[Entries taken from a collection]
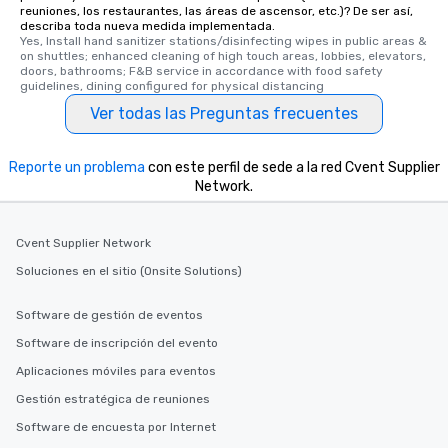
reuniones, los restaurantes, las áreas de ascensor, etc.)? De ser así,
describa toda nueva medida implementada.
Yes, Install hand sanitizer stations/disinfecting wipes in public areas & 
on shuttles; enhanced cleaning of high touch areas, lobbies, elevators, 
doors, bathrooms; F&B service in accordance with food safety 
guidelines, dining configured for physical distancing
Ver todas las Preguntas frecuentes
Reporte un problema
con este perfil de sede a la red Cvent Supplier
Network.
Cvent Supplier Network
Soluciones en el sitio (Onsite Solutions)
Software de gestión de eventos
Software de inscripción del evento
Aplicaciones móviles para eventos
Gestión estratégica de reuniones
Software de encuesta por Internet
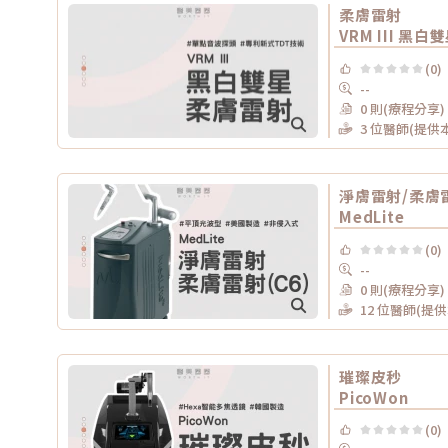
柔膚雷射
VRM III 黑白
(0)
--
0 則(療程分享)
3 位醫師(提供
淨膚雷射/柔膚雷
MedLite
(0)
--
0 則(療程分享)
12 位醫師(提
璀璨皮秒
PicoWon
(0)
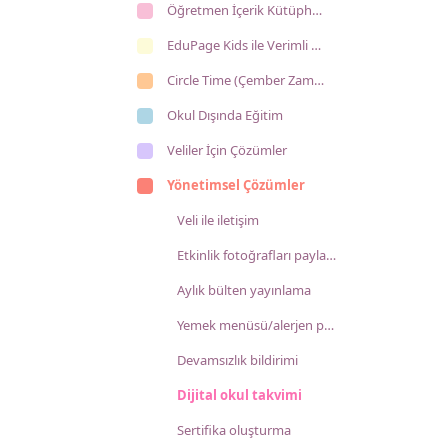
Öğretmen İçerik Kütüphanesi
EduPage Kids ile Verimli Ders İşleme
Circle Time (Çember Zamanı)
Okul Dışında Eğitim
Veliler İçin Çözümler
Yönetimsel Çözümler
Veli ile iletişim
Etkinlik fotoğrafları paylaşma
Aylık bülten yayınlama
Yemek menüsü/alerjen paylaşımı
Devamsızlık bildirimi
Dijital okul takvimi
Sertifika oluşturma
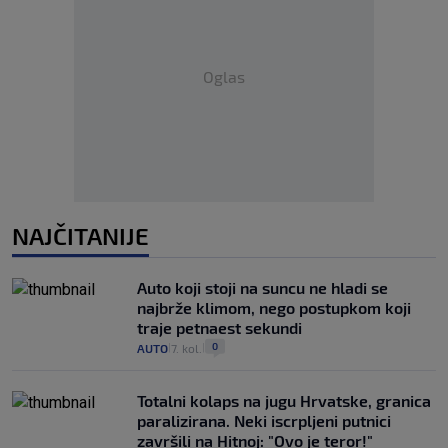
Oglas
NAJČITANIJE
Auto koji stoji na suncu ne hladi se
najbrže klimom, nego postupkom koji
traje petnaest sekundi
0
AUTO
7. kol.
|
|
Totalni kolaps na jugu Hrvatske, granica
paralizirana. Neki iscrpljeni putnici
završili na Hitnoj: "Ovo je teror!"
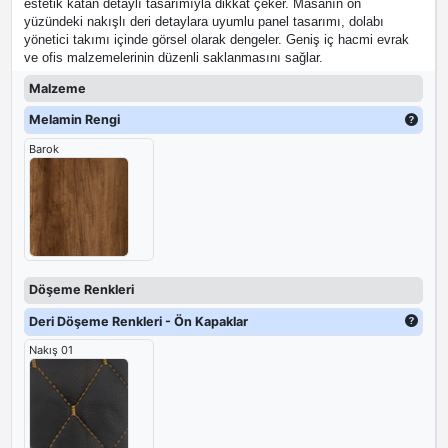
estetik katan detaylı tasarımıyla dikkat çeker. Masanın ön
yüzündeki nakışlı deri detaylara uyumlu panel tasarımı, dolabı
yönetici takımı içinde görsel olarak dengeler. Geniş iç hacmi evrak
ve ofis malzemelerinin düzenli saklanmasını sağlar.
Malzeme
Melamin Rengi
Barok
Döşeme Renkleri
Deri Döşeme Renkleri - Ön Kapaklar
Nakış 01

#### Problem statement
The records must come back exactly, with their pictures removed.

#### Exercise response
reuniones, los restaurantes, las áreas de ascensor, etc.)? De ser así,
describa toda nueva medida implementada.
Yes, Install hand sanitizer stations/disinfecting wipes in public areas & 
on shuttles; enhanced cleaning of high touch areas, lobbies, elevators, 
doors, bathrooms; F&B service in accordance with food safety 
guidelines, dining configured for physical distancing
Ver todas las Preguntas frecuentes
Reporte un problema
con este perfil de sede a la red Cvent Supplier
Network.
Cvent Supplier Network
Soluciones en el sitio (Onsite Solutions)
Software de gestión de eventos
Software de inscripción del evento
Aplicaciones móviles para eventos
Gestión estratégica de reuniones
Software de encuesta por Internet
柔膚雷射
VRM III 黑白
(0)
--
0 則(療程分享)
3 位醫師(提供
淨膚雷射/柔膚雷
MedLite
(0)
--
0 則(療程分享)
12 位醫師(提
璀璨皮秒
PicoWon
(0)
Öğretmen İçerik Kütüphanesi
EduPage Kids ile Verimli Ders İşleme
Circle Time (Çember Zamanı)
Okul Dışında Eğitim
Veliler İçin Çözümler
Yönetimsel Çözümler
Veli ile iletişim
Etkinlik fotoğrafları paylaşma
Aylık bülten yayınlama
Yemek menüsü/alerjen paylaşımı
Devamsızlık bildirimi
Dijital okul takvimi
Sertifika oluşturma
Oglas
NAJČITANIJE
Auto koji stoji na suncu ne hladi se
najbrže klimom, nego postupkom koji
traje petnaest sekundi
0
AUTO
7. kol.
|
|
Totalni kolaps na jugu Hrvatske, granica
paralizirana. Neki iscrpljeni putnici
završili na Hitnoj: "Ovo je teror!"
estetik katan detaylı tasarımıyla dikkat çeker. Masanın ön
yüzündeki nakışlı deri detaylara uyumlu panel tasarımı, dolabı
yönetici takımı içinde görsel olarak dengeler. Geniş iç hacmi evrak
ve ofis malzemelerinin düzenli saklanmasını sağlar.
Malzeme
Melamin Rengi
Barok
Döşeme Renkleri
Deri Döşeme Renkleri - Ön Kapaklar
Nakış 01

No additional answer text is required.